Khanh Vuong Cat, Ohneda Kinuko, Kato Toshiki, Yamashita Toshiharu, Sato Fujio, Tachi Kana, Ohneda Osamu
1 Graduate School of Comprehensive Human Science, Laboratory of Regenerative Medicine and Stem Cell Biology, University of Tsukuba , Tsukuba, Japan .
2 Takasaki University of Health and Welfare Laboratory of Molecular Pathophysiology , Takasaki, Japan .
Stem Cells Dev. 2017 Jul 1;26(13):948-963. doi: 10.1089/scd.2016.0326. Epub 2017 May 24.
Chronic kidney disease (CKD) results in a delay in wound healing because of its complications such as uremia, anemia, and fluid overload. Mesenchymal stem cells (MSCs) are considered to be a candidate for wound healing because of the ability to recruit many types of cells. However, it is still unclear whether the CKD-adipose tissue-derived MSCs (CKD-AT-MSCs) have the same function in wound healing as healthy donor-derived normal AT-MSCs (nAT-MSCs). In this study, we found that uremic toxins induced elevated reactive oxygen species (ROS) expression in nAT-MSCs, resulting in the reduced expression of hypoxia-inducible factor-1α (HIF-1α) under hypoxic conditions. Consistent with the uremic-treated AT-MSCs, there was a definite imbalance of redox state and high expression of ROS in CKD-AT-MSCs isolated from early-stage CKD patients. In addition, a transplantation study clearly revealed that nAT-MSCs promoted the recruitment of inflammatory cells and recovery from ischemia in the mouse flap model, whereas CKD-AT-MSCs had defective functions and the wound healing process was delayed. Of note, the expression of prolyl hydroxylase domain 2 (PHD2) is selectively increased in CKD-AT-MSCs and its inhibition can restore the expression of HIF-1α and the wound healing function of CKD-AT-MSCs. These results indicate that more studies about the functions of MSCs from CKD patients are required before they can be applied in the clinical setting.

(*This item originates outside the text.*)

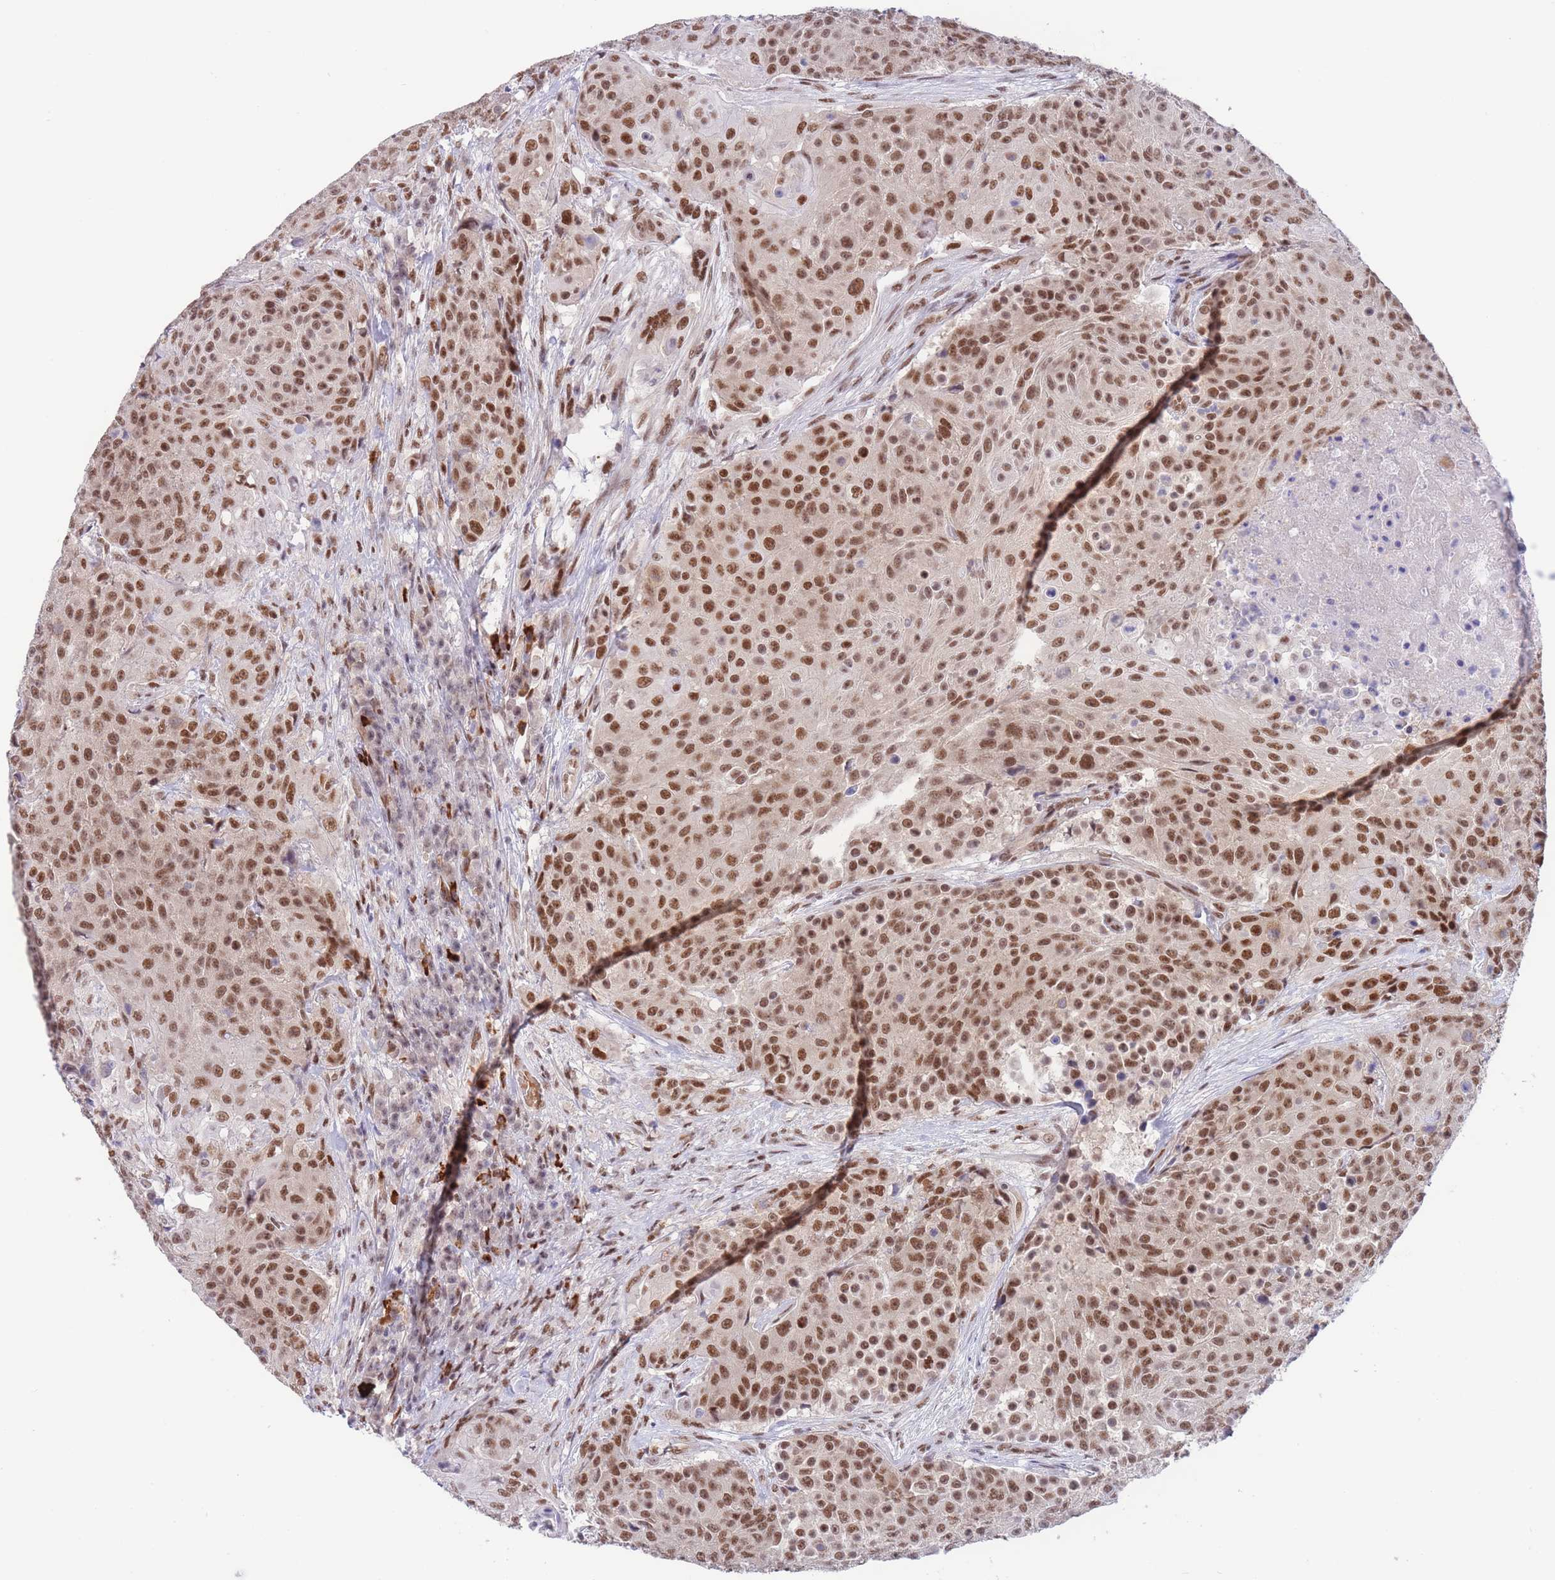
{"staining": {"intensity": "moderate", "quantity": ">75%", "location": "nuclear"}, "tissue": "urothelial cancer", "cell_type": "Tumor cells", "image_type": "cancer", "snomed": [{"axis": "morphology", "description": "Urothelial carcinoma, High grade"}, {"axis": "topography", "description": "Urinary bladder"}], "caption": "The image reveals immunohistochemical staining of high-grade urothelial carcinoma. There is moderate nuclear expression is appreciated in about >75% of tumor cells. The staining is performed using DAB (3,3'-diaminobenzidine) brown chromogen to label protein expression. The nuclei are counter-stained blue using hematoxylin.", "gene": "SMAD9", "patient": {"sex": "female", "age": 63}}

慢性肾脏病(CKD)由于其诸如尿毒症、贫血和液体超负荷等并发症,导致伤口愈合延迟。间充质干细胞(MSCs)因其能够募集多种类型细胞的能力而被认为是伤口愈合的候选者。然而,CKD脂肪组织来源的间充质干细胞(CKD-AT-MSCs)在伤口愈合中是否具有与健康供体来源的正常脂肪组织间充质干细胞(nAT-MSCs)相同的功能仍不清楚。在本研究中,我们发现尿毒症毒素诱导nAT-MSCs中活性氧(ROS)表达升高,导致在缺氧条件下缺氧诱导因子-1α(HIF-1α)表达降低。与尿毒症处理的脂肪组织间充质干细胞一致,从早期CKD患者分离的CKD-AT-MSCs中存在明确的氧化还原状态失衡和ROS高表达。此外,一项移植研究清楚地表明,在小鼠皮瓣模型中,nAT-MSCs促进炎症细胞募集和缺血恢复,而CKD-AT-MSCs功能缺陷且伤口愈合过程延迟。值得注意的是,脯氨酰羟化酶结构域2(PHD2)的表达在CKD-AT-MSCs中选择性增加,其抑制可恢复HIF-1α的表达和CKD-AT-MSCs的伤口愈合功能。这些结果表明,在将CKD患者的间充质干细胞应用于临床之前,需要对其功能进行更多研究。